Filet Mignon: I ordered the Filet Mignon. It was cooked to perfection, and delicious! I could have survived just fine without the mashed potatoes, but the asparagus spears were quite nice. They were lightly sauteed in butter and garnished with chives. The tenderness and flavor of the beef was just right!


Pricing and other items:

Nook is a “BYOB” restaurant, which I like a lot. A liquor license in NYC can cost more than the entire start-up costs of the restaurant combined. And often the high price of the better-quality restaurants has to do with the price of buying a liquor license, along with the other prices of real estate, etc. Nook is not burdened with that issue, so the prices for the food is quite reasonable, and all the more reason to frequent the establishment. You get the best of both worlds: You get to choose the wine you want to drink, not pay the exorbitant restaurant-liquor charges, and still have a great meal for a decent price!

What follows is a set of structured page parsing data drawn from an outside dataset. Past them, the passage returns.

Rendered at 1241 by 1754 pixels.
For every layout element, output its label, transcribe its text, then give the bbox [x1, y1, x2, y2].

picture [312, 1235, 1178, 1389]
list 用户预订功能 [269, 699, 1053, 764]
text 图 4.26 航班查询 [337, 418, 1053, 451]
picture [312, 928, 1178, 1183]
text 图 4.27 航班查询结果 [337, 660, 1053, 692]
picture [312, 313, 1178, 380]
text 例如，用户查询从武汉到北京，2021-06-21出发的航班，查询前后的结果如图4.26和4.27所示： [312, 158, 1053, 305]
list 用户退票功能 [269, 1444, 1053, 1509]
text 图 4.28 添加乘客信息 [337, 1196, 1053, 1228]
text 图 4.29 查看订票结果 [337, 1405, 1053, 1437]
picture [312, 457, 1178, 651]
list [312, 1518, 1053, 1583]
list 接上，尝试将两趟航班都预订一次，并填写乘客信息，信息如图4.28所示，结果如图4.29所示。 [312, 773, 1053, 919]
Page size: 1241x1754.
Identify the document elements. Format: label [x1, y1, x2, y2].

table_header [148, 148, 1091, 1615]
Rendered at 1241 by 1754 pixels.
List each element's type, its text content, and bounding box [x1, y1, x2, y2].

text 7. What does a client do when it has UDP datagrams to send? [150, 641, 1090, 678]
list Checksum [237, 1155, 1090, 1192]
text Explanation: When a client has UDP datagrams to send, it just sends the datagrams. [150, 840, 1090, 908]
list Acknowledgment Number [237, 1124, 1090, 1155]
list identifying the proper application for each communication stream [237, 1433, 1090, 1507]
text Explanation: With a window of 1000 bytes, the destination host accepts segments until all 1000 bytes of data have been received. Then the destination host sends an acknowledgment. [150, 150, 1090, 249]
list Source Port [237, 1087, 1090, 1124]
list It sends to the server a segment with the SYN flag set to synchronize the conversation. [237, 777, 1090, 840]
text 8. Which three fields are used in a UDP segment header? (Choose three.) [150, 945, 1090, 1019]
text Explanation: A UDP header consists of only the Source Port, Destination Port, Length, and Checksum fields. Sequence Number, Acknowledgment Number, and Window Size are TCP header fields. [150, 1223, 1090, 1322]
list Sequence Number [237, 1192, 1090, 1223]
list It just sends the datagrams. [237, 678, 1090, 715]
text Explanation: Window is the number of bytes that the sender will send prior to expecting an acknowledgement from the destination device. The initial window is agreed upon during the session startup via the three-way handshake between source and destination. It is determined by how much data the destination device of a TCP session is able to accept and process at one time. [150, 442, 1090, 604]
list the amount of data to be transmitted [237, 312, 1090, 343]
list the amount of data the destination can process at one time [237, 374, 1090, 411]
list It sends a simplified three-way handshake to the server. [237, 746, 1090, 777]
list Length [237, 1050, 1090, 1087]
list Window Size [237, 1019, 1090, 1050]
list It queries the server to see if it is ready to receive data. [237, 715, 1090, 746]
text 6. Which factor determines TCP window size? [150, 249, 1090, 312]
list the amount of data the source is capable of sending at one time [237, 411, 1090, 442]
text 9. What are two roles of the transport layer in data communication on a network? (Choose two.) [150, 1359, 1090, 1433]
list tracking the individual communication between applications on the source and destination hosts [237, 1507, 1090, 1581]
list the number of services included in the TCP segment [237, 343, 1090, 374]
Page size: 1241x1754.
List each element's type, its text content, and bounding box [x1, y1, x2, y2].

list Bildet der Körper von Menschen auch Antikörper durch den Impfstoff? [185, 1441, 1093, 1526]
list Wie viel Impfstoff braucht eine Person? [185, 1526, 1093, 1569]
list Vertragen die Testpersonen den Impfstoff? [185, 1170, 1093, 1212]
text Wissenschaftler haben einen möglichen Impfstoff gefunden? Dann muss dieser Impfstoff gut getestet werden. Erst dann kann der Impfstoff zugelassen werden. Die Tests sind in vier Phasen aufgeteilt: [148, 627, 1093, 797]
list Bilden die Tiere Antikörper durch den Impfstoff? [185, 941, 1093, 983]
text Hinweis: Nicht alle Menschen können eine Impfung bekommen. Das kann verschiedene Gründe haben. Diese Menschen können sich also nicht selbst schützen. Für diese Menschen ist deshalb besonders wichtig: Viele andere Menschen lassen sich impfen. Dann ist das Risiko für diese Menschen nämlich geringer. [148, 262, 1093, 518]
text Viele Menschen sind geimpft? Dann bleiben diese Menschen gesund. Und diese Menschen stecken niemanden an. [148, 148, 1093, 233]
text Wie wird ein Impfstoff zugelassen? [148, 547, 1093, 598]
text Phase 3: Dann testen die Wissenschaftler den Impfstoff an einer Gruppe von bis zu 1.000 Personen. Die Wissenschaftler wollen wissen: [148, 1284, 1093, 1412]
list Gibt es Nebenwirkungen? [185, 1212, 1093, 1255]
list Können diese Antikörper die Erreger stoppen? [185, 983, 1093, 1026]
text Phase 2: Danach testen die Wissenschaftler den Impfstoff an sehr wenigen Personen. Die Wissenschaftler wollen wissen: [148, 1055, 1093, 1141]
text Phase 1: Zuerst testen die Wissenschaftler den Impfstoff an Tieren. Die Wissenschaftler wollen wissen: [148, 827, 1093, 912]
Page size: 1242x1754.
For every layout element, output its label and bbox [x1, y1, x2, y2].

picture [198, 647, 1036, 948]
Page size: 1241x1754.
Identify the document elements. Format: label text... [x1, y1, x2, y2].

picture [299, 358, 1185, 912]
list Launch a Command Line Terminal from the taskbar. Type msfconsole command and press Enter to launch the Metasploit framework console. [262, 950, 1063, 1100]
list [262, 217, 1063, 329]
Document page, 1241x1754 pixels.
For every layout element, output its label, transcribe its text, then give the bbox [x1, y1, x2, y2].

Notes for Nook dining as a Paleo diner:

  1. As with ALL restaurants, be very careful with your menu items. Ask the waiter what’s in your food, and explain your food allergies. Don’t be afraid to ask that the chef change your meal – the Nook chef will, and you’ll love the result! Your dining experience will be infinitely better if you enjoy your food during and after your meal!
  2. Nook is a BYOB restaurant, so bring a bottle of your favorite wine. And enjoy the fact that it’s not going to be 4x the price of the liquor store!
  3. Finding the restaurant is a little challenging, but do not despair. It’s there, hidden in between other more brightly colored doors. If you miss it, just go looking for it again.